When President Donald Trump decided to pull out of the Paris climate agreement in June, the United States joined the only two countries of the 197 nations in the U.N. Framework Convention on Climate Change that declined to sign the 2015 accord: Syria, which has been embroiled in a full-scale civil war for six years; and Nicaragua, as its leaders felt the pact was not strong enough to fight climate change.

But now, Nicaraguan President Daniel Ortega said his country will sign the agreement “soon,” Managua-based TV station 100% Noticias reports.

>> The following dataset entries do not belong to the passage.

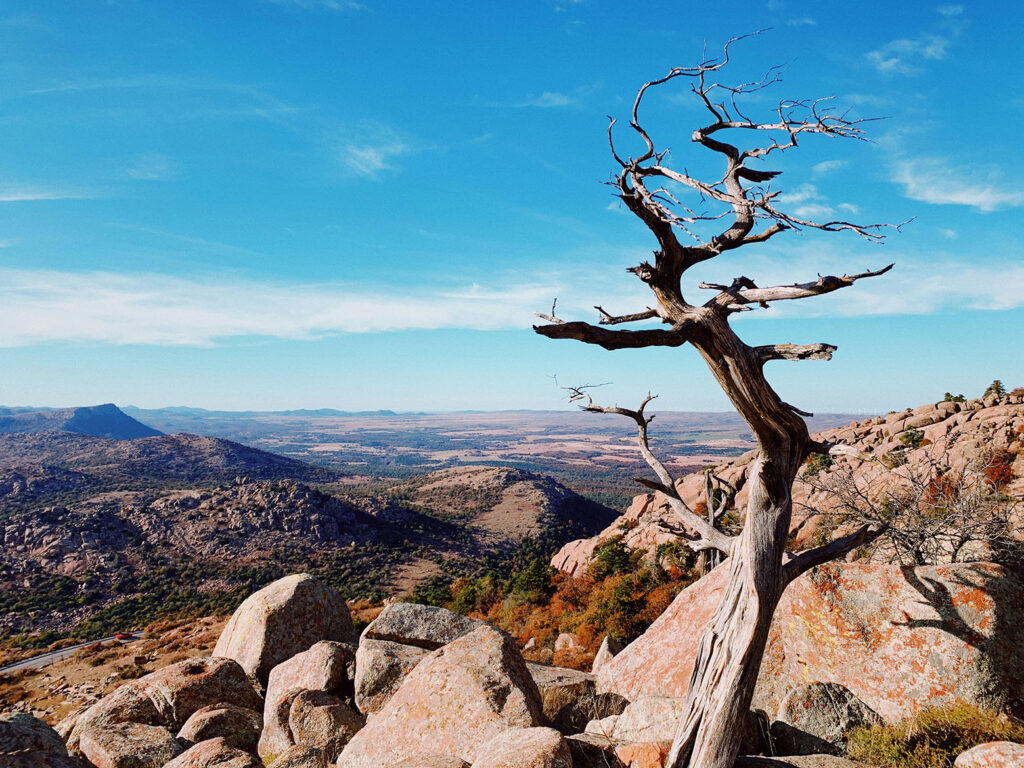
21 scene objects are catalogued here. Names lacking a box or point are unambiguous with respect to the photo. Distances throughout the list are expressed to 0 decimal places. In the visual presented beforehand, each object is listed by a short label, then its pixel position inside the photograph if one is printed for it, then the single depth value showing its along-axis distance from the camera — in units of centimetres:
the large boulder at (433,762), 675
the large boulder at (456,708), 797
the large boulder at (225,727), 1009
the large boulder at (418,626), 1238
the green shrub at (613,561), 3456
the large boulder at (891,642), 782
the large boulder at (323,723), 941
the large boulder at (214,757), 788
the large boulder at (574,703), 923
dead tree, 546
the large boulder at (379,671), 1057
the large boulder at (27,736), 680
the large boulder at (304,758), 873
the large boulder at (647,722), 687
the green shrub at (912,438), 3508
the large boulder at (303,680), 1008
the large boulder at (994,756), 544
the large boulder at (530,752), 587
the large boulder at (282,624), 1390
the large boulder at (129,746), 906
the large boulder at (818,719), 738
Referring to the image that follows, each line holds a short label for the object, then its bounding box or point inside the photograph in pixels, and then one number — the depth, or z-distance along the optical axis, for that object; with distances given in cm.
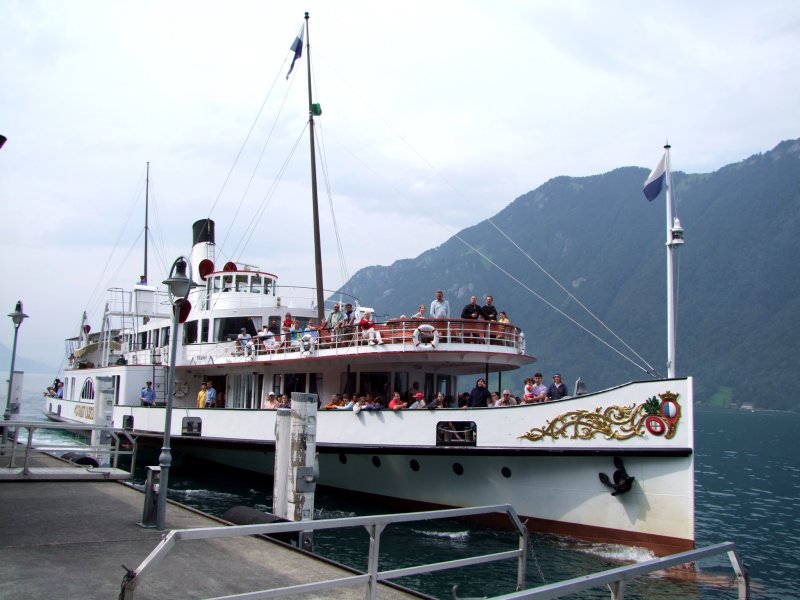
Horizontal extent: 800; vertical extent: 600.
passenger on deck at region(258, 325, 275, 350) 2106
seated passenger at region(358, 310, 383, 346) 1773
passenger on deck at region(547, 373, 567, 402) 1611
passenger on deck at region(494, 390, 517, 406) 1653
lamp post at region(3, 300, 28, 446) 2294
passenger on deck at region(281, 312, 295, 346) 2048
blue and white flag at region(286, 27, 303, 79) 2681
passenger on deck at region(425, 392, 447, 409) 1700
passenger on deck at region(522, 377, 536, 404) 1653
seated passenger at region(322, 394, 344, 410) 1897
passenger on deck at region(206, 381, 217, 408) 2342
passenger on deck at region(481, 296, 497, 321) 1809
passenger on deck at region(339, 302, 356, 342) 1850
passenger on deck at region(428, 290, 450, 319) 1798
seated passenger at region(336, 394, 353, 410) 1830
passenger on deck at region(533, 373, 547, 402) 1638
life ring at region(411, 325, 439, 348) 1706
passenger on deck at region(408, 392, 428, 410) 1723
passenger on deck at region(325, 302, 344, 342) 1888
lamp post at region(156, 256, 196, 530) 994
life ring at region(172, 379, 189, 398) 2550
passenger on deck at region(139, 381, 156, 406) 2553
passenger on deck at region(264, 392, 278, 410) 2072
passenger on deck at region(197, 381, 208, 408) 2339
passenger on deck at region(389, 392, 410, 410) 1730
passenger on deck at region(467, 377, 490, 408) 1692
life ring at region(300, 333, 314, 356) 1931
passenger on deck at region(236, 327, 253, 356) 2192
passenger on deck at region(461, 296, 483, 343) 1750
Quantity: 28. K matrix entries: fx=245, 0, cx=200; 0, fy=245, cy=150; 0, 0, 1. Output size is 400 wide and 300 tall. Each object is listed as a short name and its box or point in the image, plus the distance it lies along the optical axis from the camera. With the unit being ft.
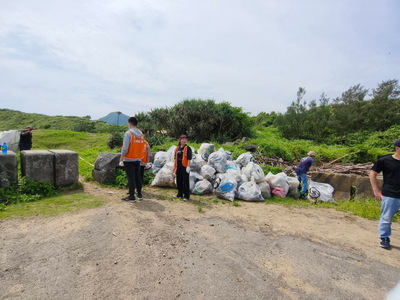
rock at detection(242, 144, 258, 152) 32.65
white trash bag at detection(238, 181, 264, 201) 18.66
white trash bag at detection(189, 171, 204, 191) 19.93
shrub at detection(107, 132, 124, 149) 41.75
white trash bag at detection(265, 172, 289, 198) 20.46
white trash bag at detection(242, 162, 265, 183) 20.04
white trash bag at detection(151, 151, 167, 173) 22.44
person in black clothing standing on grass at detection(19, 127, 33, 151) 27.35
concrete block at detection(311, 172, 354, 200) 20.90
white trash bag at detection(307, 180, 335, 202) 20.38
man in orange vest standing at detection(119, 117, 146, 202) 15.85
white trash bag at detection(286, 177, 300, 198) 21.20
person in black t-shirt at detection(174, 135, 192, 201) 17.31
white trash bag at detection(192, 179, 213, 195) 19.33
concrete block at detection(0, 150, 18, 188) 15.37
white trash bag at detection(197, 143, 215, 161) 23.05
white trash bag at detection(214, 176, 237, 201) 18.30
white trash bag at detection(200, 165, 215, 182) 20.12
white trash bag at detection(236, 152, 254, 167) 23.13
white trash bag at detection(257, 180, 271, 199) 19.99
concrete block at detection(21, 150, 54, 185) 16.48
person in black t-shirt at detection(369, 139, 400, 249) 11.80
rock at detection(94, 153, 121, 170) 20.21
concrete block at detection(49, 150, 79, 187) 17.54
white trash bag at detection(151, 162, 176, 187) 20.20
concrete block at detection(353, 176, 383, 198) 20.26
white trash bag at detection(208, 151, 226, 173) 20.95
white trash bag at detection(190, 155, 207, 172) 20.58
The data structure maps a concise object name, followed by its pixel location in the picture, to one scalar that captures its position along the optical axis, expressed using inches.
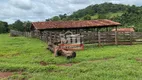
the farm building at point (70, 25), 658.5
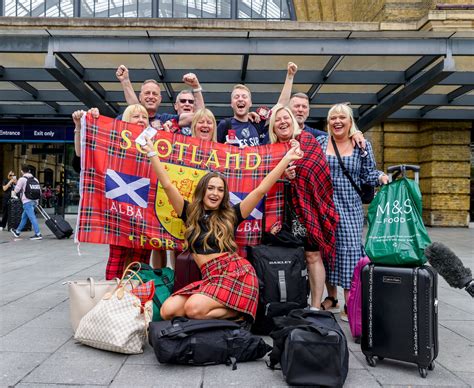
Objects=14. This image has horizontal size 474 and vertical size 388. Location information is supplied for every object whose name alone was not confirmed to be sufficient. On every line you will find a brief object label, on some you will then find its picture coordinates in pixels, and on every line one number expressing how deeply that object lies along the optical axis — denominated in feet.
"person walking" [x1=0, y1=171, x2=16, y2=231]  43.09
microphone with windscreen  6.48
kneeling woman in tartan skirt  11.04
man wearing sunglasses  15.03
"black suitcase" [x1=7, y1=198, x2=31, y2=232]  40.47
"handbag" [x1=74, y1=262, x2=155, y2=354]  10.43
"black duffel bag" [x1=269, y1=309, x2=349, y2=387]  8.82
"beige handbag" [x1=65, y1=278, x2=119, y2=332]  11.71
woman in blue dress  13.33
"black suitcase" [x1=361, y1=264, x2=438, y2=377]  9.41
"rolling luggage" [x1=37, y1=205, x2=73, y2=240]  38.40
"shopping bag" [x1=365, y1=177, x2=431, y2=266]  9.61
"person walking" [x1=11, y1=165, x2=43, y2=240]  38.27
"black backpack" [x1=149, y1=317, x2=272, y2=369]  9.69
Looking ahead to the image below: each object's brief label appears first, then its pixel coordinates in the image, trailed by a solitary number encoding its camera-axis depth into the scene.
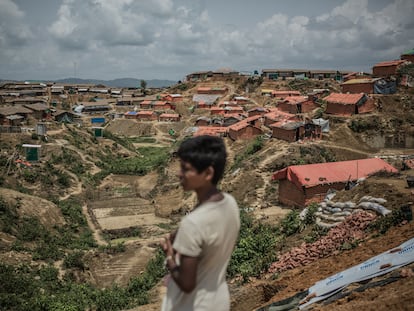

Ortega said on state TV that Nicaragua will join the global action plan to limit temperature rise to well below 2°C to avoid dangerous climate change.

He is doing so out of “solidarity” with countries that are the “first victims” to the effects of climate change and are the most vulnerable to climate-related natural disasters, including countries in Africa, Asia, Latin America and the Caribbean.

As Quartz points out, Ortega’s move leaves Trump in a two-member club with Syrian president Bashar al-Assad, one of the world’s most brutal dictators.

Some mixed signals about Trump’s Paris withdrawal arose last week, but a White House official said Monday: “Consistent with the President’s announcement in June, we are withdrawing from the Paris Agreement unless we can reengage on terms more favorable to the United States.”